Eventually, when I was in secondary school, I finally got my chance of getting a piece tailor-made luxury from Peter Tailor although at that stage, being a rebellious teenager, I had my own ideas on coolness. I wanted what the other cool kids at school had: tailor-made school trousers in the so-called “GQ” style.
GQ trousers were a type of bell-bottom design with folded hems but without being tight on the thighs. The bigger the cuffs, the better. Pleats, normally double pleats or jeans-style front pockets were also a recommended option. A sort of MC Hammer meets the Bee Gees design with a touch of Miami Vice (the old TV series, not the 2006 movie). Thank God, that phase of my life is now well and truly over!
As I went to school in Kuala Lumpur, it was not only important that I had trousers in the correct design it was equally important that I got the trousers in the right places (Jun Saito and another place I just can’t remember the name of, was THE place to go). Drab old Peter Tailor just wouldn’t do.

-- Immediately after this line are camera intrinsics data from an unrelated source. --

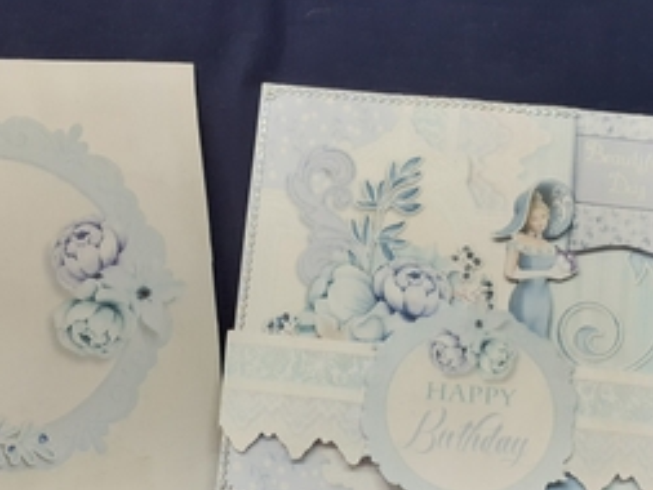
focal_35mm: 48
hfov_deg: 39.5
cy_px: 303
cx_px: 263
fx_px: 906
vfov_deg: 30.2
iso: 160
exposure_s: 1/50
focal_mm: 3.6
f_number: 1.9
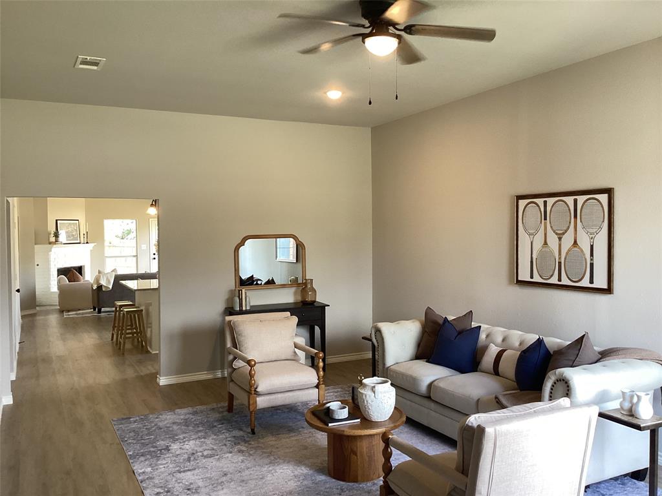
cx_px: 331
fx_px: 593
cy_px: 248
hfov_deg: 58.4
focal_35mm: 31
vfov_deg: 45.4
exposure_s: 1/60
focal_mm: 3.3
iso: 125
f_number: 2.4
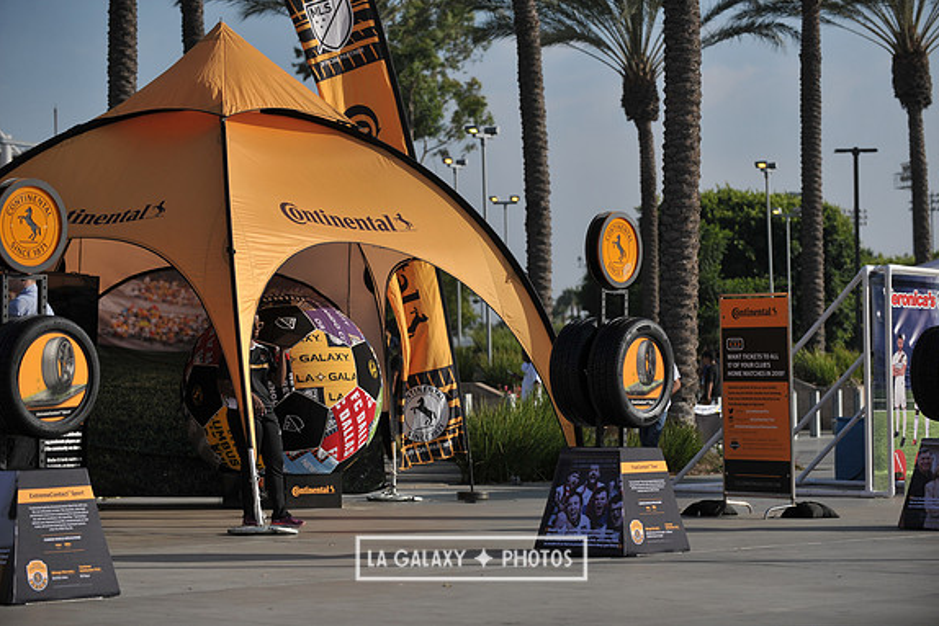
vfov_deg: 12.3
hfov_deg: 18.4
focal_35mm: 111
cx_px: 471
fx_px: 2896
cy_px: 312
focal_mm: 110
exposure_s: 1/4000
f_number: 4.5
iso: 250
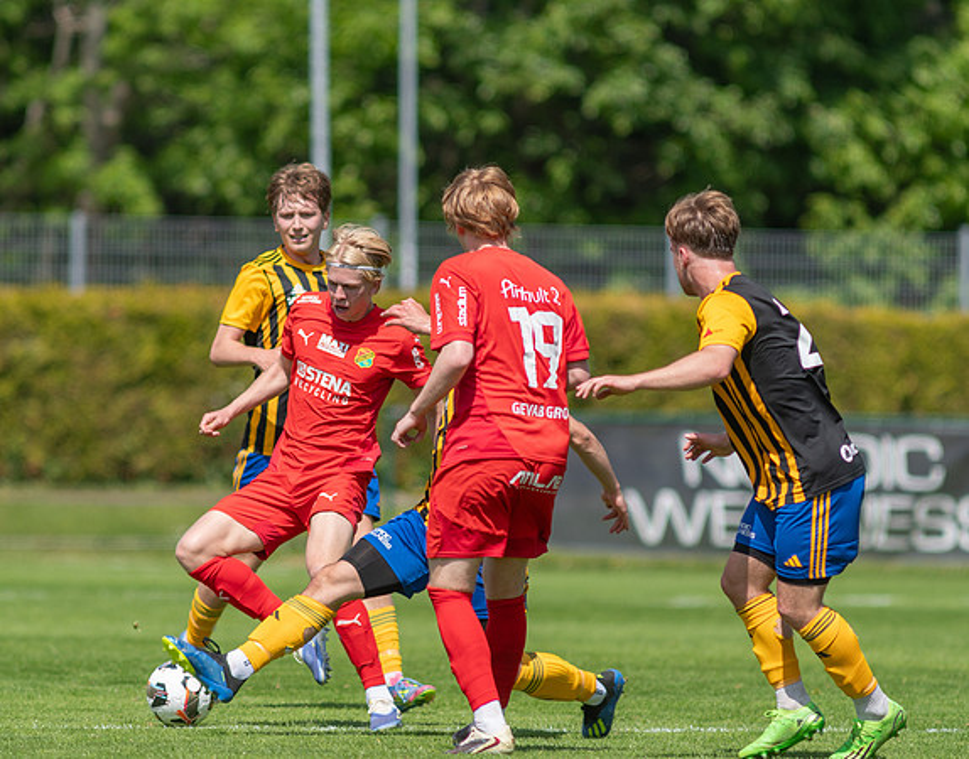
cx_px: 309
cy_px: 439
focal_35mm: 579
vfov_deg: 2.6
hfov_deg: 3.4
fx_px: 16483
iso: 100
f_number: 3.2
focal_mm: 300
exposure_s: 1/1600
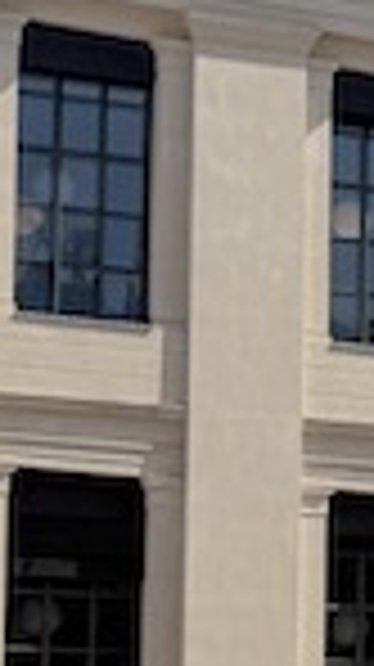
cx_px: 1703
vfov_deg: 11.8
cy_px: 554
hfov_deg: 5.5
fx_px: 3198
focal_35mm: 181
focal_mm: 6.76
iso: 80
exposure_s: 1/10417
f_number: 1.78
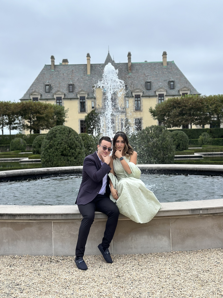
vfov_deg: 39.7
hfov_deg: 30.3
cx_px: 112
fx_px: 412
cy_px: 149
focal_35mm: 48
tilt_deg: -1.4
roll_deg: +1.1
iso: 80
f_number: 1.78
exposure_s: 1/1120
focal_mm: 6.86
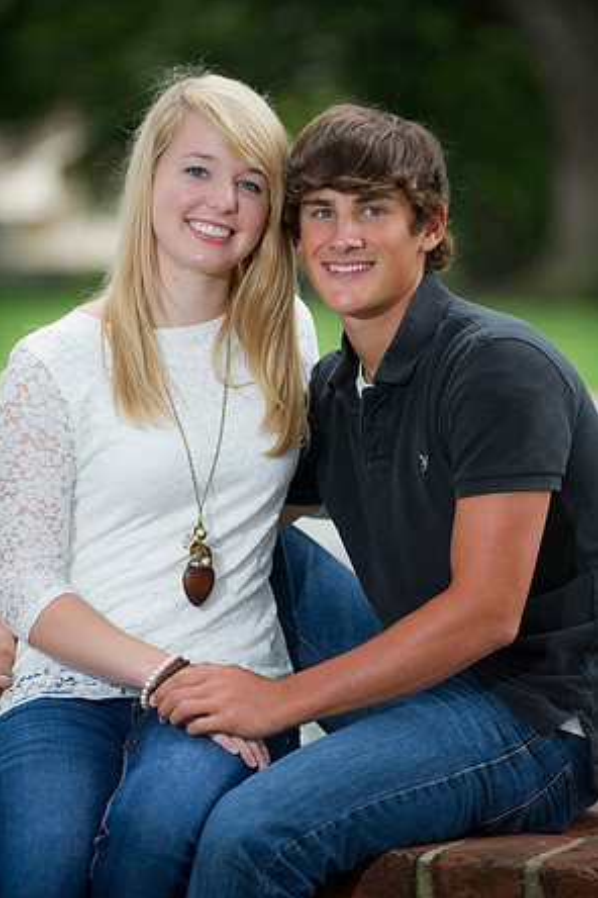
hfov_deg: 7.8
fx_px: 4410
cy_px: 451
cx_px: 298
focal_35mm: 177
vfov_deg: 11.6
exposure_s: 1/200
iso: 640
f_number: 2.8
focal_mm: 175
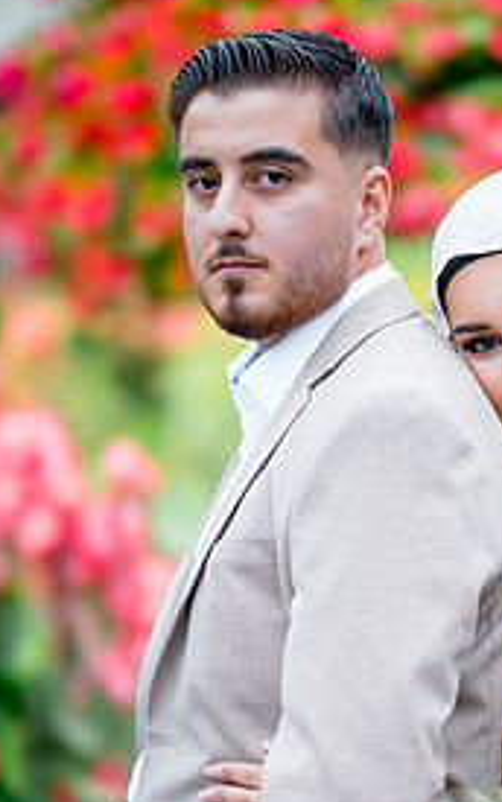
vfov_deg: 14.7
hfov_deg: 9.2
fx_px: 3107
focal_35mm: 142
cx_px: 426
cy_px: 612
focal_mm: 85
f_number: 1.4
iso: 100
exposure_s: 1/2000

Unsurprisingly, my father would have none of that. Either I had trousers made by Uncle or I was to wear standard government-issue trousers sold at the Globe Silk Store. Peter Tailor being the lesser of two evils was my only option. I could wear Globe Silk Store clothes but I would be forever condemned to geekdom for the rest of my teenage life. It was that bad.
I remember having countless arguments with Uncle and my father as to the design of my trousers. There was just no way that I was going with fashion advice from two men who still think that Engelbert Humperdinck is the definition of cool. No way!
I even went as far as to bribe one of Uncle’s assistants (with some Teh Tarik or Air Mata Kucing) so that he’d agree to increase the size of the trousers’ cuffs.
Why you want trousers like that, boy? You work as a street sweeper for DBKL, ah?
Uncle was referring to the enlarged cuffs and the impractical “sweeping” effect it would have.
In the end, as with my father, Uncle came through for me. The trousers I had were a milder, more sublime version than the ones the cool kids wore at school. You could say it was a more mature version of the juvenile design. And, like the name tag loops he did for my father’s bush jackets, Uncle couldn’t resist when it came to pleasing his customers with the smaller things. For my troubles, I had probably one of the first button-fly trousers in the school and probably the whole of Kuala Lumpur!
To me, it was like a pair of school trousers and a pair of Levi’s 501 jeans rolled into one. A pair of trousers which on its own, elevated me into semi-cool status at school. I was one happy teenager and that was all I could have asked for from my father.